Monday, November 14, 2011

From Sculpture to Scrap: The Theft of America’s Copper Heritage

Bronze, a mixture of copper and tin,
is found in many statues and plaques,
which are vulnerable to copper thieves.
Frederic Remington, ''The Bronco Buster,"
given to the Lyndon B. Johnson Library.
Public domain image.

Copper theft continues to run rampant throughout the country. Museums, cultural institutions, churches, art galleries, universities, and more have been impacted by the great raid on copper and bronze sculpture and plaques. That is because the price of copper is high, largely driven up by rapid industrial development in China and India.

The recent press report of a sword swiped from a copper statue located at Abraham Lincoln’s tomb site in Springfield, Illinois has become common over the last several years. And thieves may be less interested in the art and more interested in the metal’s melted value.

Many states have laws that regulate scrap metal recyclers so that law enforcement can uncover scrap metal crimes. In New Hampshire, Chapter 322 of the Revised Statutes Annotated mandates junk and scrap metal dealers to be licensed, requires photo identification from person’s turning in metal for scrap, and permits law enforcement access to business records. Maine just announced its intention to stiffen regulations. Last week legislation moved forward in Augusta that would have scrap metal dealers check photo identification and vehicle information for anyone selling scrap metal, place a 72 hour delay on processing the metal, and have payments sent by check to a physical address. Penalties for noncompliance could include a license suspension for scrap metal processors.

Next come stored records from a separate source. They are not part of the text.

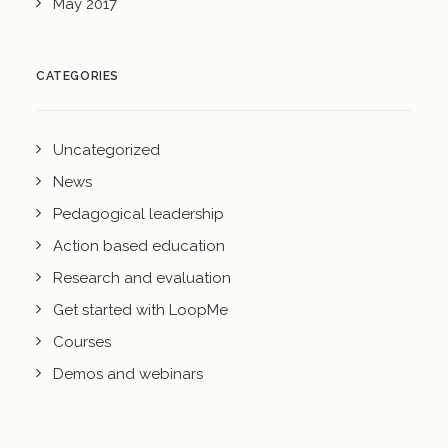
May 2017
CATEGORIES
Uncategorized
News
Pedagogical leadership
Action based education
Research and evaluation
Get started with LoopMe
Courses
Demos and webinars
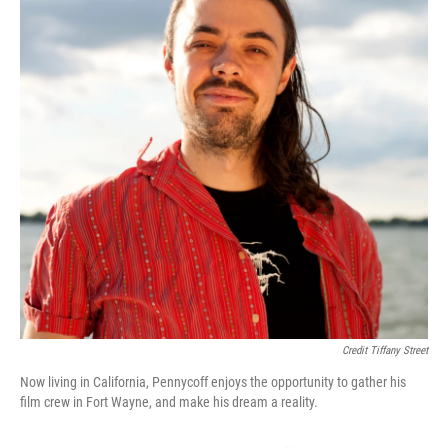
Credit Tiffany Street
Now living in California, Pennycoff enjoys the opportunity to gather his
film crew in Fort Wayne, and make his dream a reality.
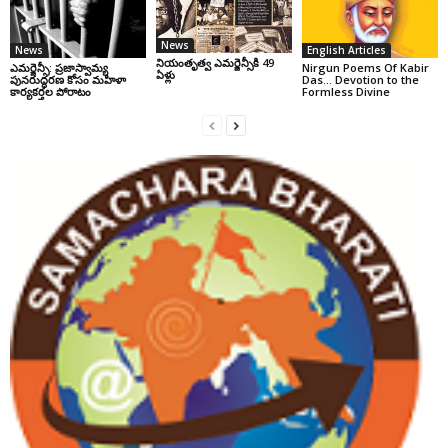
News
News
English Articles
నియంతృత్వ ఎమర్జెన్సీకి 49
ఎమర్జెన్సీ: ప్రజాస్వామ్య
Nirgun Poems Of Kabir
ఏళ్లు
పునరుద్ధరణ కోసం మహిళా
Das… Devotion to the
కార్యకర్తల పోరాటం
Formless Divine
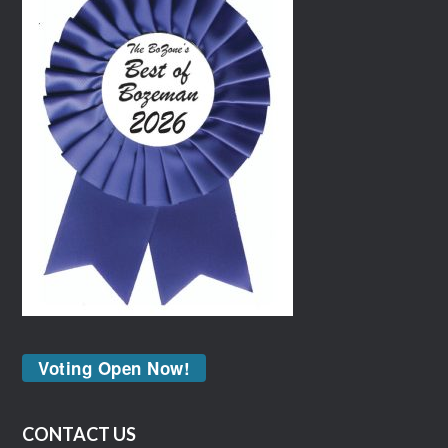
Voting Open Now!
CONTACT US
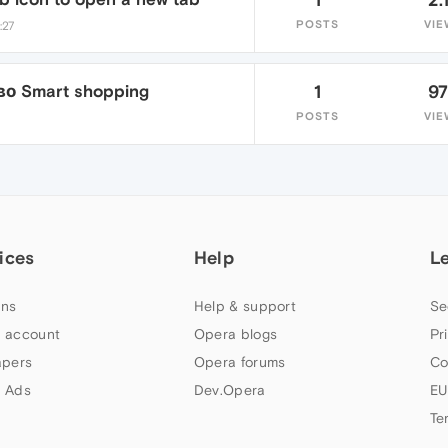
POSTS
VIE
:27
о Smart shopping
1
9
POSTS
VIE
ices
Help
L
ns
Help & support
Se
 account
Opera blogs
Pr
apers
Opera forums
Co
 Ads
Dev.Opera
EU
Te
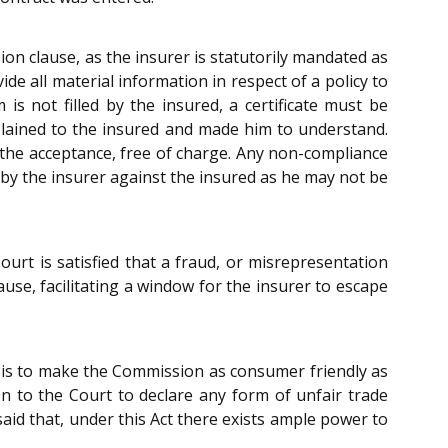
ion clause, as the insurer is statutorily mandated as
de all material information in respect of a policy to
is not filled by the insured, a certificate must be
plained to the insured and made him to understand.
f the acceptance, free of charge. Any non-compliance
e by the insurer against the insured as he may not be
ourt is satisfied that a fraud, or misrepresentation
use, facilitating a window for the insurer to escape
Act is to make the Commission as consumer friendly as
on to the Court to declare any form of unfair trade
aid that, under this Act there exists ample power to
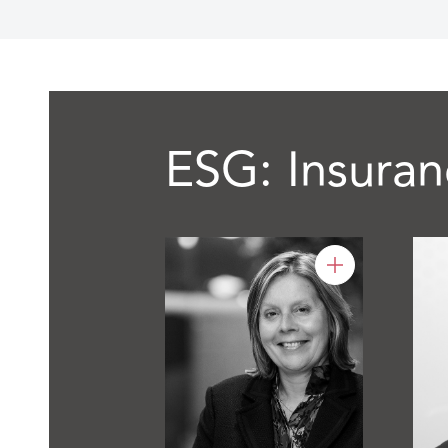
ESG: Insuran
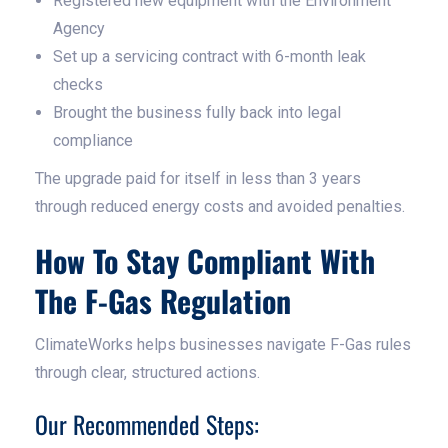
Registered new equipment with the Environment
Agency
Set up a servicing contract with 6-month leak
checks
Brought the business fully back into legal
compliance
The upgrade paid for itself in less than 3 years
through reduced energy costs and avoided penalties.
How To Stay Compliant With
The F-Gas Regulation
ClimateWorks helps businesses navigate F-Gas rules
through clear, structured actions.
Our Recommended Steps:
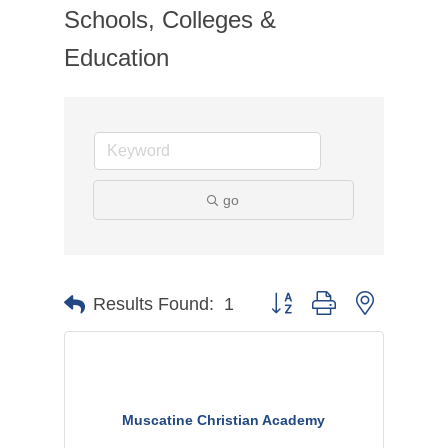
Schools, Colleges &
Education
go
Button group with nested dr
Results Found:
1
Muscatine Christian Academy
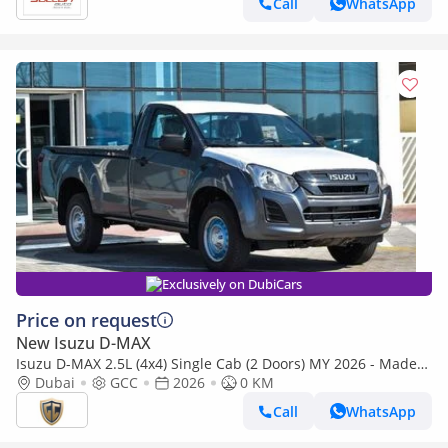
Call
WhatsApp
Exclusively on DubiCars
Price on request
New Isuzu D-MAX
Isuzu D-MAX 2.5L (4x4) Single Cab (2 Doors) MY 2026 - Made
in India
Dubai
GCC
2026
0 KM
Call
WhatsApp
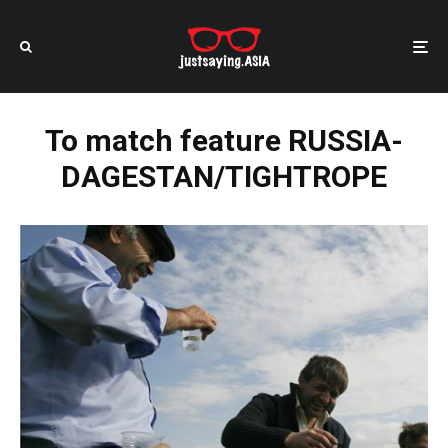
To match feature RUSSIA-
DAGESTAN/TIGHTROPE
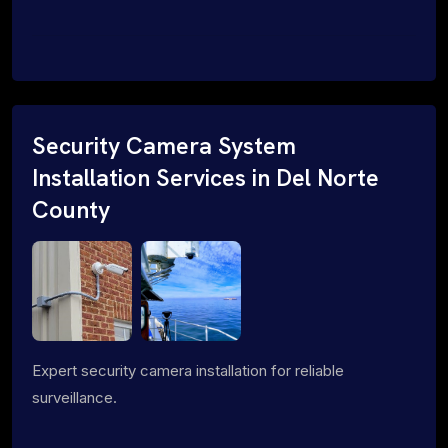
Security Camera System
Installation Services in Del Norte
County
Expert security camera installation for reliable
surveillance.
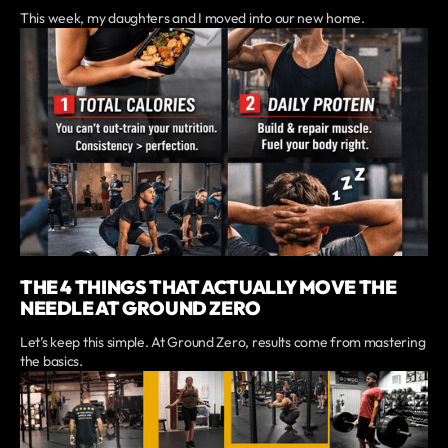
This week, my daughters and I moved into our new home.
THE 4 THINGS THAT ACTUALLY MOVE THE
NEEDLE AT GROUND ZERO
Let’s keep this simple. At Ground Zero, results come from mastering
the basics.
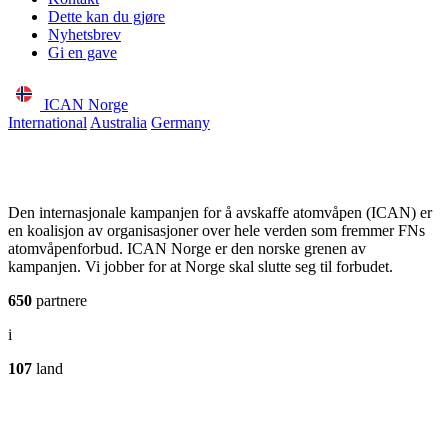
Dette kan du gjøre
Nyhetsbrev
Gi en gave
ICAN Norge
International
Australia
Germany
Den internasjonale kampanjen for å avskaffe atomvåpen (ICAN) er
en koalisjon av organisasjoner over hele verden som fremmer FNs
atomvåpenforbud. ICAN Norge er den norske grenen av
kampanjen. Vi jobber for at Norge skal slutte seg til forbudet.
650
partnere
i
107
land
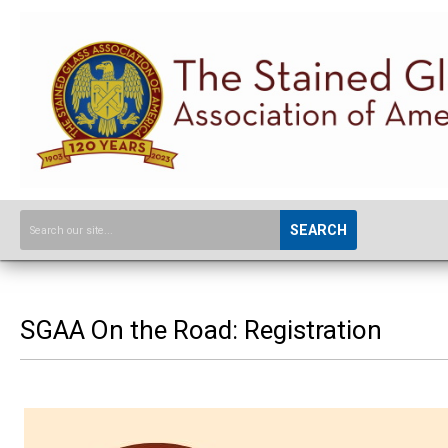
SEARCH
SGAA On the Road: Registration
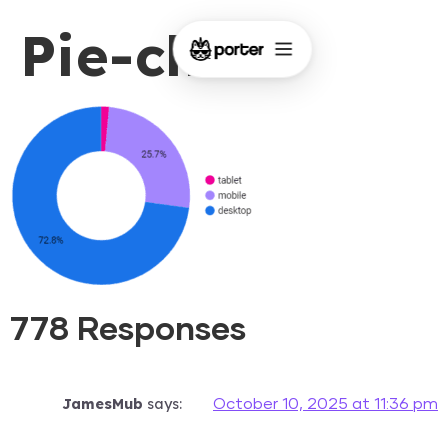
Pie-chart
778 Responses
JamesMub
says:
October 10, 2025 at 11:36 pm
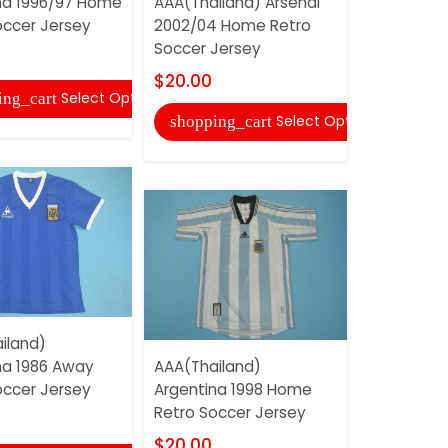
na 1996/97 Home
AAA(Thailand) Arsenal
Argentina
occer Jersey
2002/04 Home Retro
Retro Soc
Soccer Jersey
$20.00
$20.00
Select Options
ing_cart
shopping
Select Options
shopping_cart
iland)
AAA(Thail
na 1986 Away
AAA(Thailand)
Argentina
occer Jersey
Argentina 1998 Home
Retro Soc
Retro Soccer Jersey
$20.00
$20.00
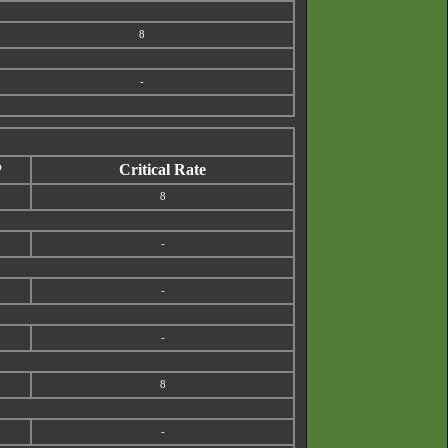
8
-
P
Critical Rate
8
-
-
-
8
-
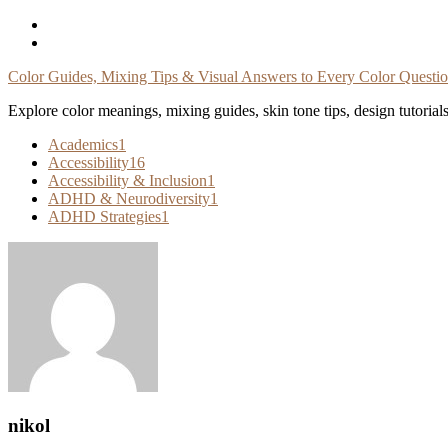
Skip
To
Content
Color Guides, Mixing Tips & Visual Answers to Every Color Questi
Explore color meanings, mixing guides, skin tone tips, design tutorial
Academics
1
Accessibility
16
Accessibility & Inclusion
1
ADHD & Neurodiversity
1
ADHD Strategies
1
nikol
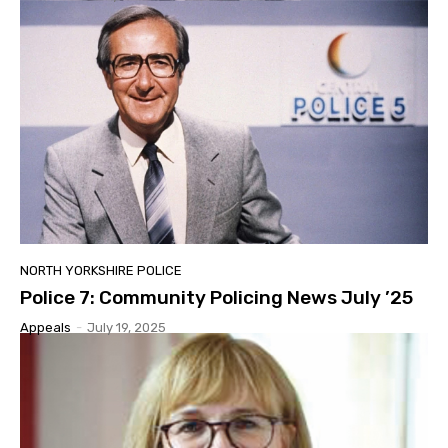
NORTH YORKSHIRE POLICE
Police 7: Community Policing News July ’25
Appeals
-
July 19, 2025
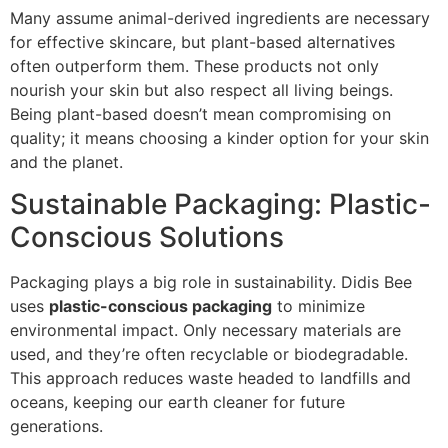
Many assume animal-derived ingredients are necessary
for effective skincare, but plant-based alternatives
often outperform them. These products not only
nourish your skin but also respect all living beings.
Being plant-based doesn’t mean compromising on
quality; it means choosing a kinder option for your skin
and the planet.
Sustainable Packaging: Plastic-
Conscious Solutions
Packaging plays a big role in sustainability. Didis Bee
uses
plastic-conscious packaging
to minimize
environmental impact. Only necessary materials are
used, and they’re often recyclable or biodegradable.
This approach reduces waste headed to landfills and
oceans, keeping our earth cleaner for future
generations.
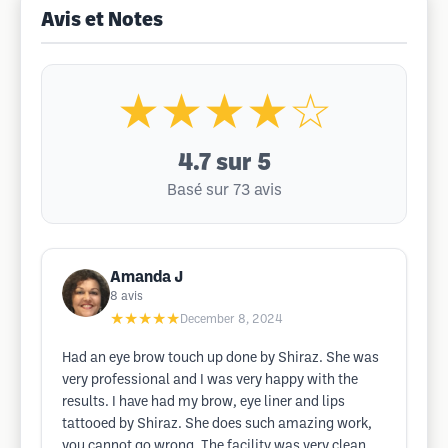
Avis et Notes
★★★★☆
4.7
sur 5
Basé sur 73 avis
Amanda J
8
avis
★★★★★
December 8, 2024
Had an eye brow touch up done by Shiraz. She was
very professional and I was very happy with the
results. I have had my brow, eye liner and lips
tattooed by Shiraz. She does such amazing work,
you cannot go wrong. The facility was very clean,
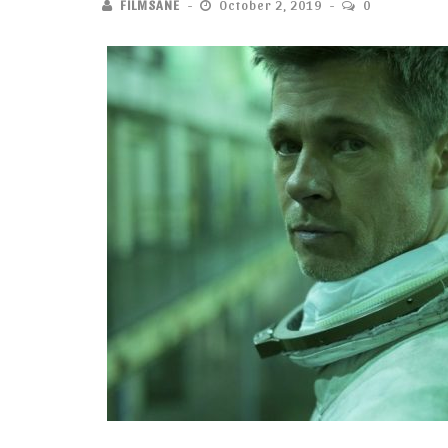
FILMSANE
October 2, 2019
0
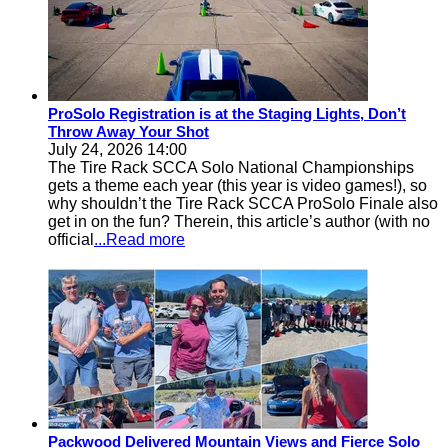
ProSolo Registration is at the Staging Lights, Don’t
Throw Away Your Shot
July 24, 2026 14:00
The Tire Rack SCCA Solo National Championships
gets a theme each year (this year is video games!), so
why shouldn’t the Tire Rack SCCA ProSolo Finale also
get in on the fun? Therein, this article’s author (with no
official
...Read more
Packwood Delivered Mountain Views and Fierce Solo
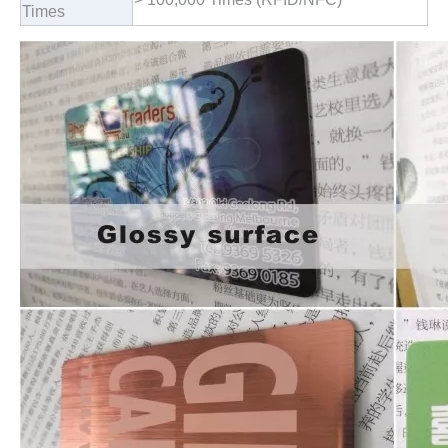
Times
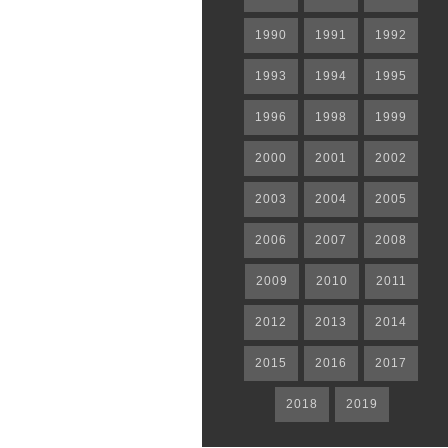
1990
1991
1992
1993
1994
1995
1996
1998
1999
2000
2001
2002
2003
2004
2005
2006
2007
2008
2009
2010
2011
2012
2013
2014
2015
2016
2017
2018
2019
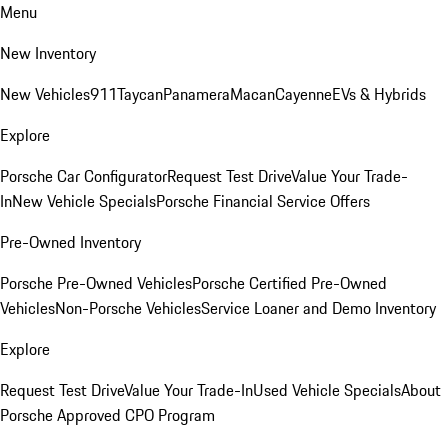
Menu
New Inventory
New Vehicles
911
Taycan
Panamera
Macan
Cayenne
EVs & Hybrids
Explore
Porsche Car Configurator
Request Test Drive
Value Your Trade-
In
New Vehicle Specials
Porsche Financial Service Offers
Pre-Owned Inventory
Porsche Pre-Owned Vehicles
Porsche Certified Pre-Owned
Vehicles
Non-Porsche Vehicles
Service Loaner and Demo Inventory
Explore
Request Test Drive
Value Your Trade-In
Used Vehicle Specials
About
Porsche Approved CPO Program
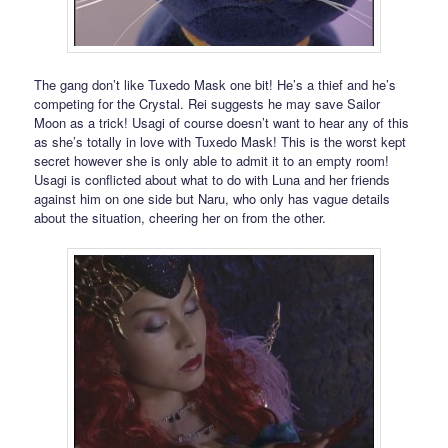
The gang don’t like Tuxedo Mask one bit! He’s a thief and he’s
competing for the Crystal. Rei suggests he may save Sailor
Moon as a trick! Usagi of course doesn’t want to hear any of this
as she’s totally in love with Tuxedo Mask! This is the worst kept
secret however she is only able to admit it to an empty room!
Usagi is conflicted about what to do with Luna and her friends
against him on one side but Naru, who only has vague details
about the situation, cheering her on from the other.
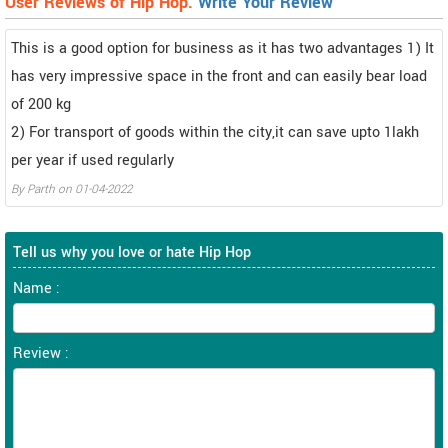
User Reviews of Hip Hop.
Write Your Review
This is a good option for business as it has two advantages 1) It
has very impressive space in the front and can easily bear load
of 200 kg
2) For transport of goods within the city,it can save upto 1lakh
per year if used regularly
By
Parth
on
01-04-2022
Tell us why you love or hate Hip Hop
Name :
Review :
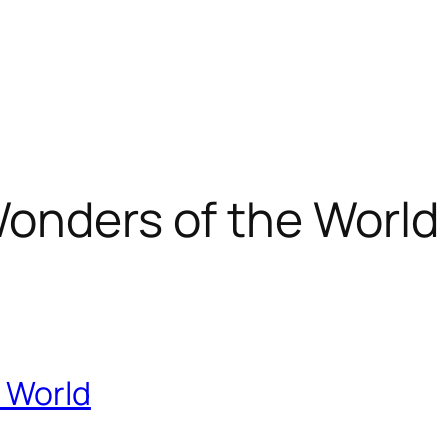
onders of the World
 World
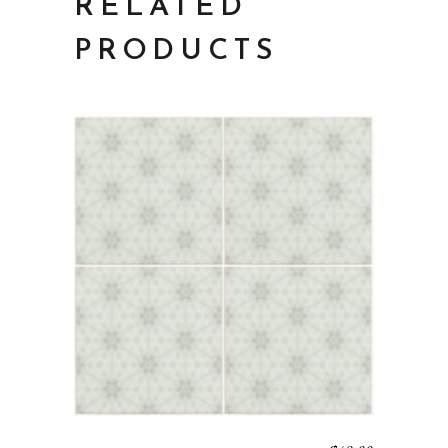
RELATED
PRODUCTS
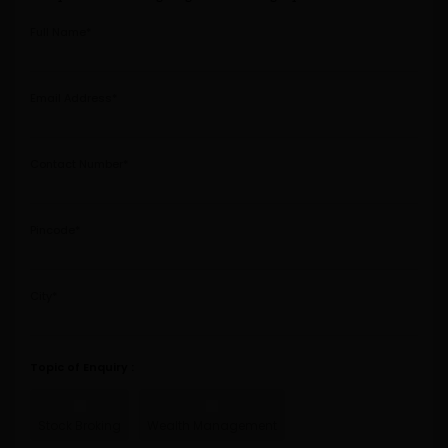
Full Name*
Email Address*
Contact Number*
Pincode*
City*
Topic of Enquiry :
Stock
Broking
Wealth
Management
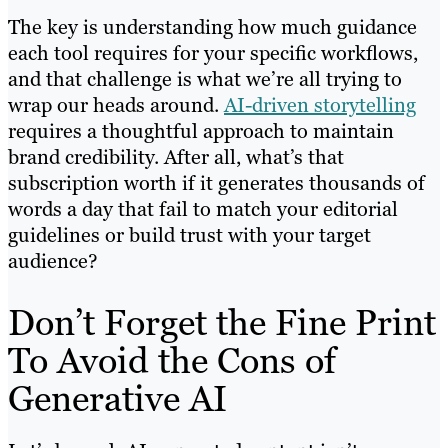
The key is understanding how much guidance
each tool requires for your specific workflows,
and that challenge is what we’re all trying to
wrap our heads around.
AI-driven storytelling
requires a thoughtful approach to maintain
brand credibility. After all, what’s that
subscription worth if it generates thousands of
words a day that fail to match your editorial
guidelines or build trust with your target
audience?
Don’t Forget the Fine Print
To Avoid the Cons of
Generative AI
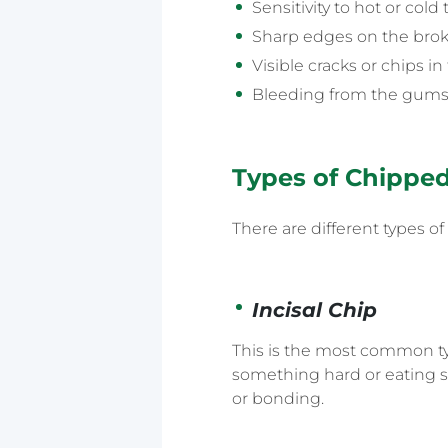
Sensitivity to hot or col
Sharp edges on the broke
Visible cracks or chips in
Bleeding from the gums
Types of Chippe
There are different types o
Incisal Chip
This is the most common typ
something hard or eating sti
or bonding.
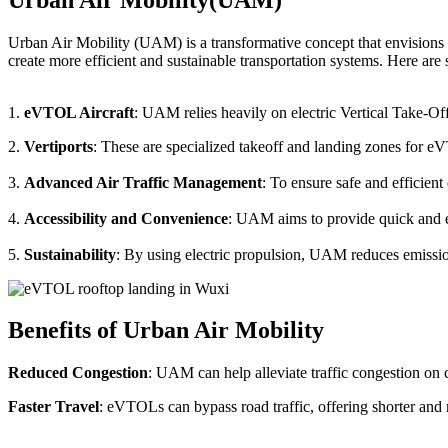
Urban Air Mobility (UAM) is a transformative concept that envisions a
create more efficient and sustainable transportation systems. Here a
1.
eVTOL Aircraft
: UAM relies heavily on electric Vertical Take-Of
2.
Vertiports
: These are specialized takeoff and landing zones for eV
3.
Advanced Air Traffic Management
: To ensure safe and efficien
4.
Accessibility and Convenience
: UAM aims to provide quick and eas
5.
Sustainability
: By using electric propulsion, UAM reduces emission
Benefits of Urban Air Mobility
Reduced Congestion
: UAM can help alleviate traffic congestion on c
Faster Travel
: eVTOLs can bypass road traffic, offering shorter and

Protecting outdoor statuary from copper theft may not be easy, but contacting a security consultant for a site assessment should be a first step for any cultural institution. Security options can then be considered in light of the actual risks and the institution’s budget.  Members of the nonprofit International Foundation for Cultural Property Protection may be able to help.

If a theft occurs, it should be reported to the local police immediately. Be sure to tell the police about Scrap Theft Alert, where law enforcement can report a theft to the membership of the Institute of Scrap Recycling Industries.